Exercise input =
○ ○ ○ ○ ○ ○ ○
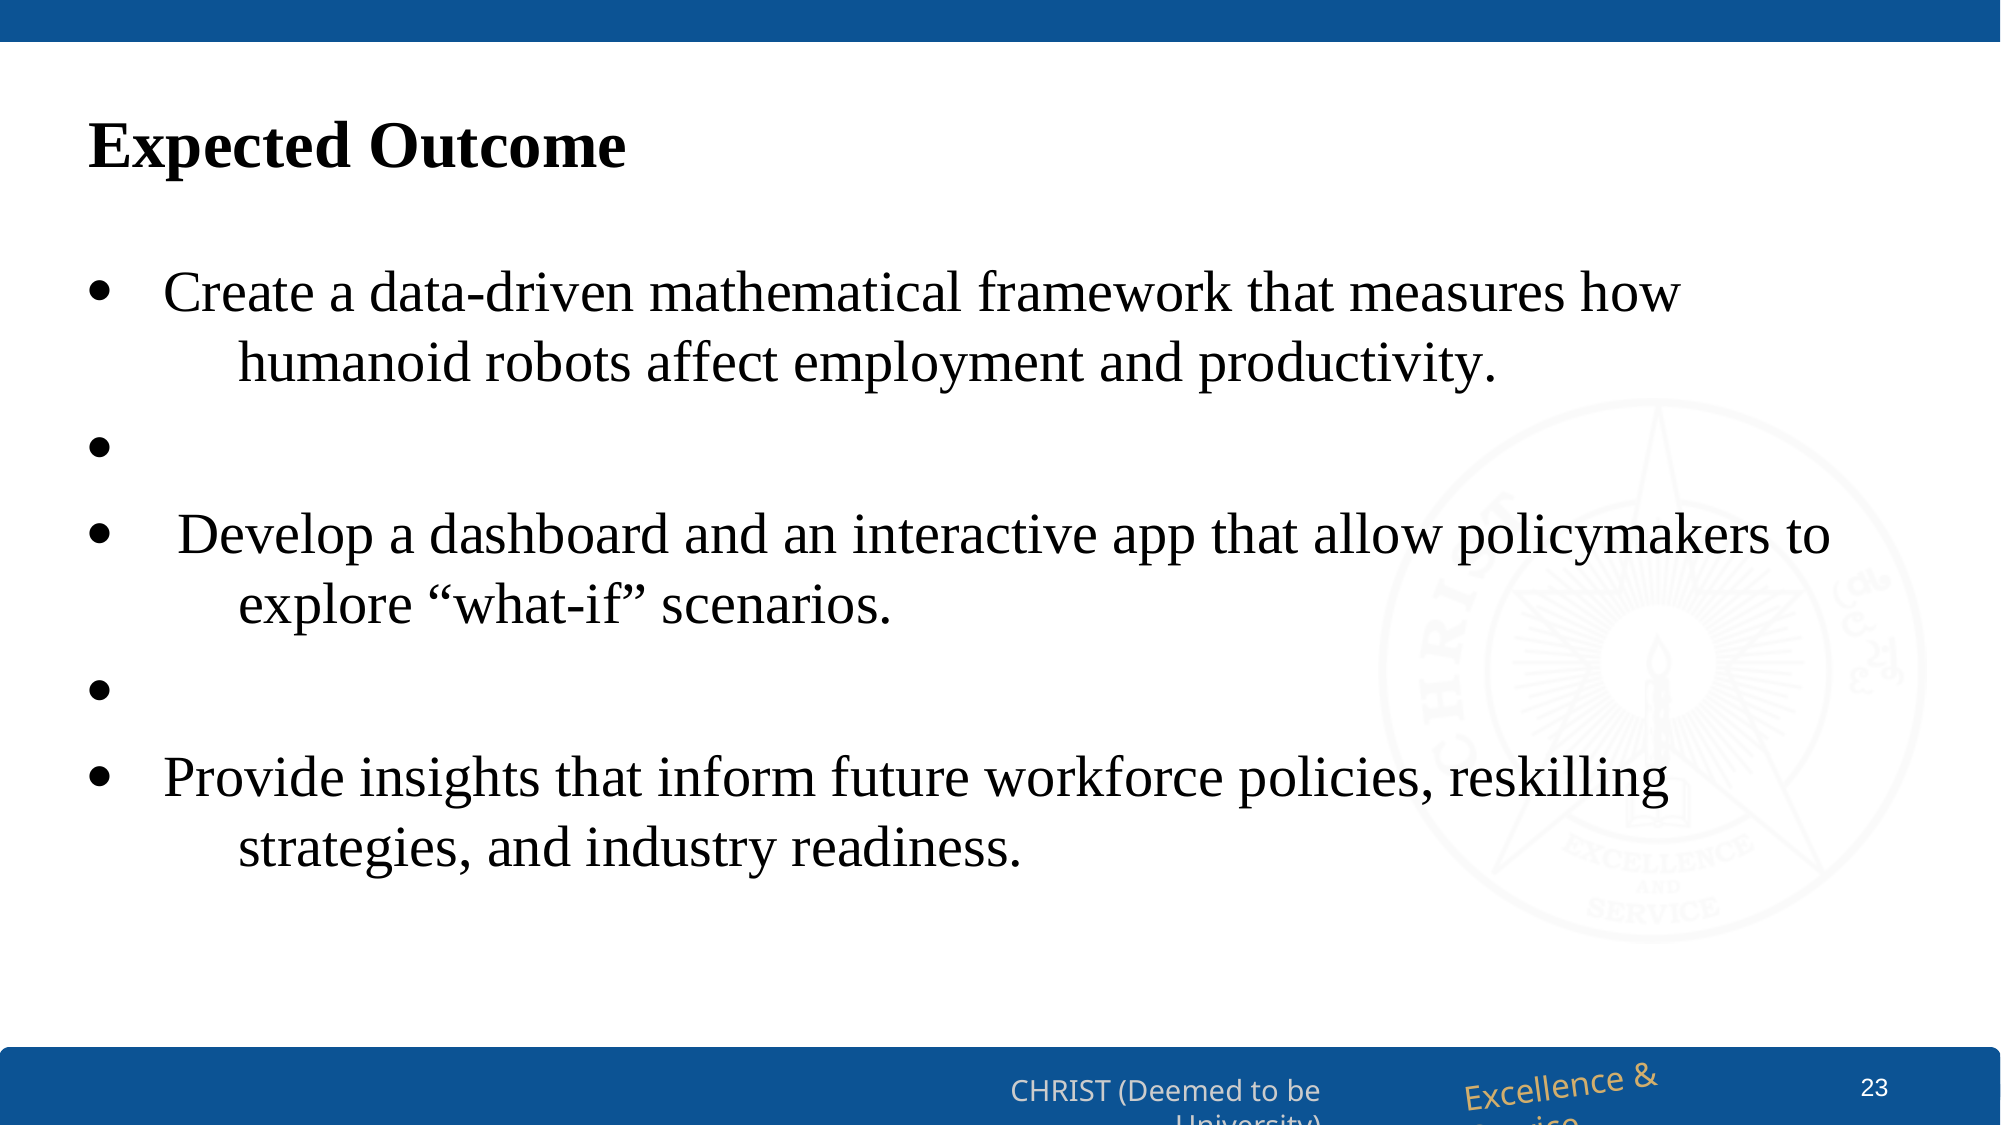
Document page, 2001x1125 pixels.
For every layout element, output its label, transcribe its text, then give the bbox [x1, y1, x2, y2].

title Expected Outcome [68, 80, 1932, 206]
list Create a data-driven mathematical framework that measures how humanoid robots affect employment and productivity. Develop a dashboard and an interactive app that allow policymakers to explore “what-if” scenarios. Provide insights that inform future workforce policies, reskilling strategies, and industry readiness. [68, 232, 1932, 1000]
text_box [1840, 1051, 1961, 1118]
○ ○ ○ ○ ○ ○ ○
What the task requires =
Copy these lines out exactly, leaving out the pictures.

Result for this task =
Document page, 2001x1125 pixels.
For every layout element, output its label, transcribe its text, then give the bbox [x1, y1, x2, y2].

title Expected Outcome [68, 80, 1932, 206]
list Create a data-driven mathematical framework that measures how humanoid robots affect employment and productivity. Develop a dashboard and an interactive app that allow policymakers to explore “what-if” scenarios. Provide insights that inform future workforce policies, reskilling strategies, and industry readiness. [68, 232, 1932, 1000]
text_box [1840, 1051, 1961, 1118]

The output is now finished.